* [Texto proporcionado]:
"""

Esta entrevista, realizada por nuestro investigador Guillermo Pérez, fue publicada en marzo de 2021 en la cuarta edición de la revista el IES Chile, Punto y coma.
Hace 30 años, el sociólogo danés Gøsta Esping-Andersen revolucionó los estudios sobre el Estado de bienestar al publicar su libro The Three Worlds of Welfare Capitalism (1990). En él desarrolló una tipología que dividía a estos regímenes en liberales, conservadores y socialdemócratas, y que sigue siendo objeto de debate hasta hoy. De ahí en adelante, con libros como The Social Foundations of Postindustrial Economies (1999), Why We Need a New Welfare State (2002), Incomplete Revolution: Adapting the Welfare States to Women’s new Roles (2009) y Families in the 21st Century (2016), Esping-Andersen se ha convertido en una referencia mundial sobre el tema. En esta entrevista nos cuenta sobre el Estado de bienestar y algunos de sus principales desafíos.
–En Chile ha surgido una demanda de Estado de bienestar sin una comprensión demasiado precisa de lo que significa. Luego de varias décadas estudiando la evolución de estos regímenes, ¿cómo lo definirías?
El concepto emerge en los años posteriores a la Segunda Guerra Mundial, inicialmente como contraste al “Estado de guerra”. La definición con la que probablemente estarían de acuerdo gran parte de los expertos es que en el Estado de bienestar la mayoría de las actividades o gastos gubernamentales están dirigidos a políticas y programas que mantienen y mejoran el bienestar de los ciudadanos. Por un lado, es una definición sencilla, pues se puede identificar empíricamente con facilidad: ¿qué porcentaje del gasto público se destina al bienestar social? Pero es obvio que también es una definición escurridiza, ya que plantea la pregunta de qué programas son realmente generadores de bienestar.
–¿Podrías darnos algunos ejemplos?
Tomemos la educación. La mayoría supondría que es parte integral del Estado de bienestar porque mejora las capacidades y los recursos de los ciudadanos. Pero también es inversión en capital humano. O pensemos en programas sociales que no sean gubernamentales (planes de pensiones ocupacionales, por ejemplo). ¿Deberían incluirse en nuestra definición de Estado de bienestar? Eso puede depender de si están subvencionados directa o indirectamente —y en qué medida— por el gobierno. Otro ejemplo, ¿cómo se podría calificar al sistema chileno de “pensiones privadas”?
–¿Hay otros factores que incidan a la hora de definir al Estado de bienestar?
En este tema nos enfrentamos a otro rompecabezas: la cuestión de la redistribución y la igualdad. Si la idea central tiene que ver con defender y mejorar nuestro bienestar, un Estado de este tipo debe ser, por definición, redistributivo y promover la igualdad: algunos grupos o clases sociales —los pobres o las madres solteras, por ejemplo— necesitarán mucho más apoyo público para lograr el bienestar que otros. Si tenemos esto en consideración, el grado en que un Estado es de bienestar se podría medir muy bien por su capacidad para minimizar la pobreza y/o lograr una mayor igualdad en los niveles de vida de la población. Y, finalmente, también debemos tener en cuenta que los gobiernos pueden perseguir objetivos de política social de diferentes formas. Esto ha generado la identificación de distintas variantes del Estado de bienestar, sobre las que se ha producido un debate interminable.

"""

* [Listados proporcionados]:
"""

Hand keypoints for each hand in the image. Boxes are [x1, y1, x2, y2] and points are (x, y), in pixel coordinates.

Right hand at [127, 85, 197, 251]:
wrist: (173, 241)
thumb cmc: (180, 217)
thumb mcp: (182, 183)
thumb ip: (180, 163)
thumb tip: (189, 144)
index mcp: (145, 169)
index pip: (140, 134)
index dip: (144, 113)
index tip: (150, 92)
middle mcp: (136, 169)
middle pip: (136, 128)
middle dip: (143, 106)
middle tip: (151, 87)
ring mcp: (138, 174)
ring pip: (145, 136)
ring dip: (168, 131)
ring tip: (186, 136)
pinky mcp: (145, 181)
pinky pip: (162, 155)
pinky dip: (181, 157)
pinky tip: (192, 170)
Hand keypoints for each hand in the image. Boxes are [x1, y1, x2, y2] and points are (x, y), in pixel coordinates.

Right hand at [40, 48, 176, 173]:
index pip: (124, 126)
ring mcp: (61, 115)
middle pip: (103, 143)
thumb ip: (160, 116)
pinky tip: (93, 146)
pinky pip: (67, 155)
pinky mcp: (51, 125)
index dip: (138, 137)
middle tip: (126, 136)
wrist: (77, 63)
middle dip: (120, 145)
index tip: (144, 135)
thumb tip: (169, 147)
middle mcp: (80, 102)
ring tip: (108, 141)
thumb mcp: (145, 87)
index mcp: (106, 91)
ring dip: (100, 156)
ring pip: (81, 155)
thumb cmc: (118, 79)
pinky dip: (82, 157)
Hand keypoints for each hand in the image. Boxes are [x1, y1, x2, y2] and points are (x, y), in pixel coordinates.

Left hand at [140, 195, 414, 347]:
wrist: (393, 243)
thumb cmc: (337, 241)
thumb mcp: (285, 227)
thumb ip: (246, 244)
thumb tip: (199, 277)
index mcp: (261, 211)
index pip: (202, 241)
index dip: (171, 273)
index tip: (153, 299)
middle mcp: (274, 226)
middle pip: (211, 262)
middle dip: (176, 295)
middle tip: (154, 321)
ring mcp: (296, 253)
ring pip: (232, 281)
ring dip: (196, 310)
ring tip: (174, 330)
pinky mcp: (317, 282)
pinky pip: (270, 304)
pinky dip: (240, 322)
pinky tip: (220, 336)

"""
"""

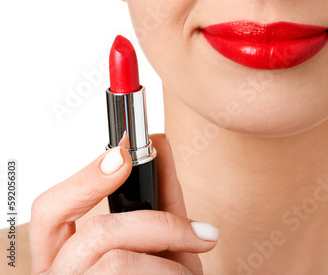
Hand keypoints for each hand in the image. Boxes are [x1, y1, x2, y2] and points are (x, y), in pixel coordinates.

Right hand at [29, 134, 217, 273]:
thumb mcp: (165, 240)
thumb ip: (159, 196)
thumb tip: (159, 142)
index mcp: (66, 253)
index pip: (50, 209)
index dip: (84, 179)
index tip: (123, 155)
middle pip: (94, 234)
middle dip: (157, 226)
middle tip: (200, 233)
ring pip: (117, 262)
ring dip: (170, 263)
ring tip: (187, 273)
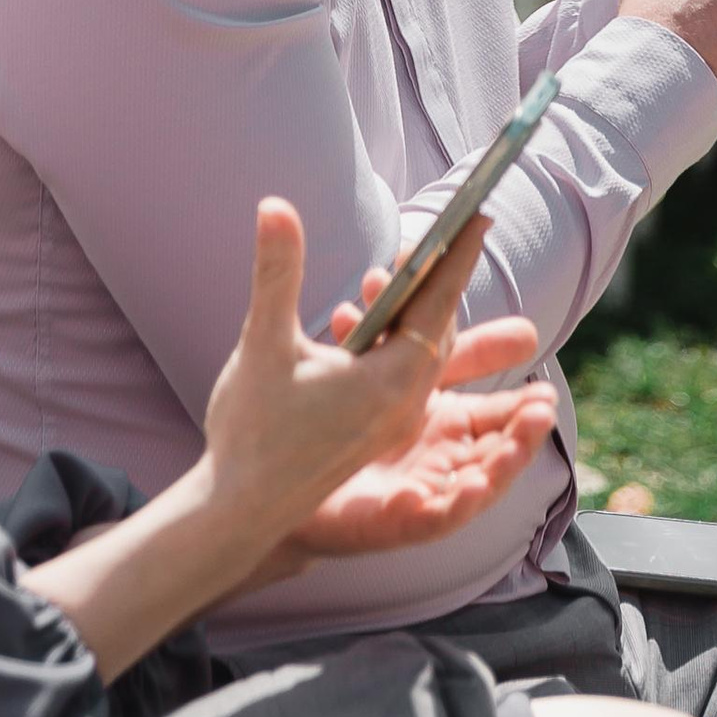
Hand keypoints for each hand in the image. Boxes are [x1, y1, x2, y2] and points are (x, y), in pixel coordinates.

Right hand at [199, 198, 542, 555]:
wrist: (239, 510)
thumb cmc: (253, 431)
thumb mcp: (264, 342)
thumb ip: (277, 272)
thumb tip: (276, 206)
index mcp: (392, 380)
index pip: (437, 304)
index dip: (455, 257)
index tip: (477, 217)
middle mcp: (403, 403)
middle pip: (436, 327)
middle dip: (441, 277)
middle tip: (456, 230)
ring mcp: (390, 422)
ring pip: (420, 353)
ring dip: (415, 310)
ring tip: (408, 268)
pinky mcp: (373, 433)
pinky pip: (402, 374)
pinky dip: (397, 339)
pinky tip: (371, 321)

"""

* [Tareas a realizar]:
(1) Indica si cada afirmación concuerda con la entrevista sobre el Estado de bienestar. Responde sí o no y cita textualmente las palabras del texto que lo deciden. (a) The Three Worlds of Welfare Capitalism se publicó en 1990. (b) El concepto de Estado de bienestar surgió antes de la Segunda Guerra Mundial. (c) La tipología de Esping-Andersen clasificaba los regímenes en liberales, conservadores y socialdemócratas.
(2) Reproduce sin cambios el fragmento de la entrevista sobre el Estado de bienestar que comienza con "El concepto emerge" y se extiende hasta "darnos algunos ejemplos?", ambos incluidos.

* [Resultados en orden]:
(1)
(a) Sí: «The Three Worlds of Welfare Capitalism (1990)».
(b) No: «El concepto emerge en los años posteriores a la Segunda Guerra Mundial».
(c) Sí: «dividía a estos regímenes en liberales, conservadores y socialdemócratas».

(2)
El concepto emerge en los años posteriores a la Segunda Guerra Mundial, inicialmente como contraste al “Estado de guerra”. La definición con la que probablemente estarían de acuerdo gran parte de los expertos es que en el Estado de bienestar la mayoría de las actividades o gastos gubernamentales están dirigidos a políticas y programas que mantienen y mejoran el bienestar de los ciudadanos. Por un lado, es una definición sencilla, pues se puede identificar empíricamente con facilidad: ¿qué porcentaje del gasto público se destina al bienestar social? Pero es obvio que también es una definición escurridiza, ya que plantea la pregunta de qué programas son realmente generadores de bienestar.
–¿Podrías darnos algunos ejemplos?